Eppure il silenzio non ha mai portato da nessuna parte. Indignazione e dichiarato disprezzo, solo così il paese avrebbe potuto prendere le distanze dall’acclamato padrino. È senza dubbio una via impervia da percorrere: passare sotto silenzio l’accaduto, nella speranza che i botti non abbiano fatto troppo rumore, non può essere rischioso. Non lo è di certo, per nessuno. Ma la brama di protagonismo di un criminale va combattuta sbandierando il proprio sdegno, urlando il proprio biasimo. La Sicilia chiede d’esser riscattata, resa libera da sterili cliché. Lo chiede a gran voce e noi siamo chiamati a rispondere. Ne è consapevole Pino Maniaci, direttore dell’emittente locale Telejato. Da sempre contro le mafie, Maniaci si mostra intransigente. La mafia esiste, oggi come noi mai. E va osteggiata con ogni mezzo.
Ossequi d’ogni sorta e fuochi d’artificio. Un modo per riaffermare la massiccia presenza della mafia sul territorio o un semplice saluto a un vecchio padrino, ormai dimenticato?

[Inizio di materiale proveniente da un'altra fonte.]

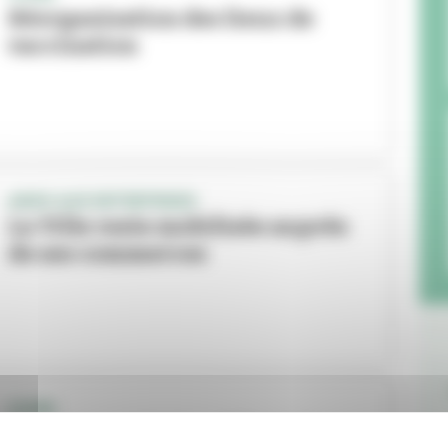
Réorganisation des lieux de
vaccination
AIDES AUX ENTREPRISES
La Ville reste mobilisée auprès
de ses commerces
COVID
Le passe sanitaire obligatoire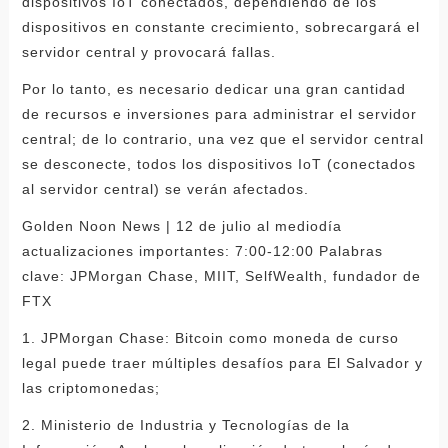
dispositivos IoT conectados, dependiendo de los
dispositivos en constante crecimiento, sobrecargará el
servidor central y provocará fallas.
Por lo tanto, es necesario dedicar una gran cantidad
de recursos e inversiones para administrar el servidor
central; de lo contrario, una vez que el servidor central
se desconecte, todos los dispositivos IoT (conectados
al servidor central) se verán afectados.
Golden Noon News | 12 de julio al mediodía
actualizaciones importantes: 7:00-12:00 Palabras
clave: JPMorgan Chase, MIIT, SelfWealth, fundador de
FTX
1. JPMorgan Chase: Bitcoin como moneda de curso
legal puede traer múltiples desafíos para El Salvador y
las criptomonedas;
2. Ministerio de Industria y Tecnologías de la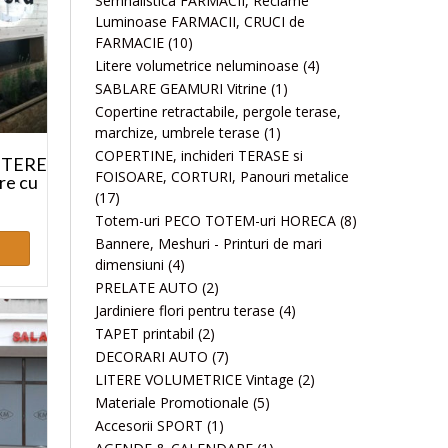
Semnalistica FARMACII, Reclame
Luminoase FARMACII, CRUCI de
FARMACIE
(10)
Litere volumetrice neluminoase
(4)
SABLARE GEAMURI Vitrine
(1)
Copertine retractabile, pergole terase,
marchize, umbrele terase
(1)
COPERTINE, inchideri TERASE si
LITERE
FOISOARE, CORTURI, Panouri metalice
re cu
(17)
Totem-uri PECO TOTEM-uri HORECA
(8)
Bannere, Meshuri - Printuri de mari
dimensiuni
(4)
PRELATE AUTO
(2)
Jardiniere flori pentru terase
(4)
TAPET printabil
(2)
DECORARI AUTO
(7)
LITERE VOLUMETRICE Vintage
(2)
Materiale Promotionale
(5)
Accesorii SPORT
(1)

“Sicuramente i familiari hanno voluto rimarcare l’esistenza di un nucleo criminale nel paese. Petardi e fuochi erano stati vietati, eppure se ne sono infischiati. Hanno violato un’ordinanza sindacale e questa è senz’altro una provocazione. C’è una Sicilia che ancora insiste nel celebrare gente del genere, è innegabile. In più lo Stato non è d’aiuto: la concessione di permessi in maniera indiscriminata, senza alcuna attenzione, ai malavitosi di certo contribuisce al mantenimento di questo clima. Quest’anno ricorreva il ventesimo anniversario della morte del piccolo Giuseppe Di Matteo ed il suo carnefice è stato rilasciato proprio quando si sarebbe dovuta onorare la memoria del ragazzo. È un sistema che va combattuto alla radice, per sradicare una cultura mafiosa che ahimè non siamo riusciti a lasciarci alle spalle.”

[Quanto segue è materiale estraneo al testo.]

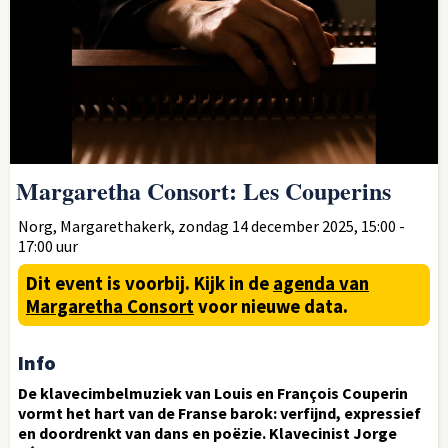
Margaretha Consort: Les Couperins
Norg, Margarethakerk, zondag 14 december 2025, 15:00 -
17:00 uur
Dit event is voorbij.
Kijk in de
agenda van
Margaretha Consort
voor nieuwe data.
Info
De klavecimbelmuziek van Louis en François Couperin
vormt het hart van de Franse barok: verfijnd, expressief
en doordrenkt van dans en poëzie. Klavecinist Jorge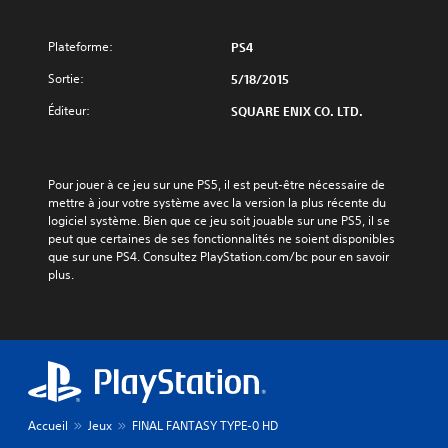
Plateforme:
PS4
Sortie:
5/18/2015
Éditeur:
SQUARE ENIX CO. LTD.
Pour jouer à ce jeu sur une PS5, il est peut-être nécessaire de 
mettre à jour votre système avec la version la plus récente du 
logiciel système. Bien que ce jeu soit jouable sur une PS5, il se 
peut que certaines de ses fonctionnalités ne soient disponibles 
que sur une PS4. Consultez PlayStation.com/bc pour en savoir 
plus.
Accueil
Jeux
FINAL FANTASY TYPE-0 HD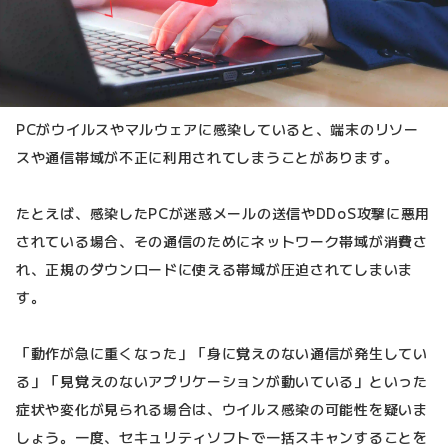
PCがウイルスやマルウェアに感染していると、端末のリソー
スや通信帯域が不正に利用されてしまうことがあります。
たとえば、感染したPCが迷惑メールの送信やDDoS攻撃に悪用
されている場合、その通信のためにネットワーク帯域が消費さ
れ、正規のダウンロードに使える帯域が圧迫されてしまいま
す。
「動作が急に重くなった」「身に覚えのない通信が発生してい
る」「見覚えのないアプリケーションが動いている」といった
症状や変化が見られる場合は、ウイルス感染の可能性を疑いま
しょう。一度、セキュリティソフトで一括スキャンすることを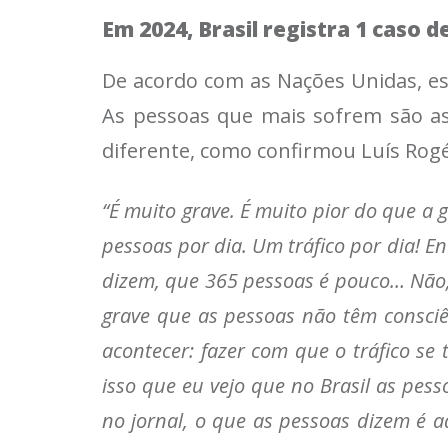
Em 2024, Brasil registra 1 caso 
De acordo com as Nações Unidas, es
As pessoas que mais sofrem são as
diferente, como confirmou Luís Rogé
“É muito grave. É muito pior do que a 
pessoas por dia. Um tráfico por dia! 
dizem, que 365 pessoas é pouco… Não, 
grave que as pessoas não têm consciê
acontecer: fazer com que o tráfico se
isso que eu vejo que no Brasil as pe
no jornal, o que as pessoas dizem é a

“Bengala a mai finire e nessuna volante della polizia, quasi un tacito assenso alla violazione di un ordinanza comunale. Come possiamo interpretare la mancanza di forze dell’ordine sul territorio?
“Beh, Cinisi non ha un commissariato di polizia, ha un comando dei Carabinieri. Le volanti dirette a Cinisi partono appositamente da Partinico, solo se chiamate. Non penso che la cosa fosse voluta: conosco personalmente il maresciallo dei carabinieri di Cinisi, so per certo che si tratta di un ligio lavoratore, spesso in prima linea nella lotta alla criminalità organizzata. Ritengo che non ci sia stato un intervento tempestivo proprio perché si trattava del 6 Gennaio, un giorno festivo, l’ultimo di una lunga serie. Molti saranno stati in ferie e con ogni probabilità mancavano le forze necessarie per agire con prontezza.”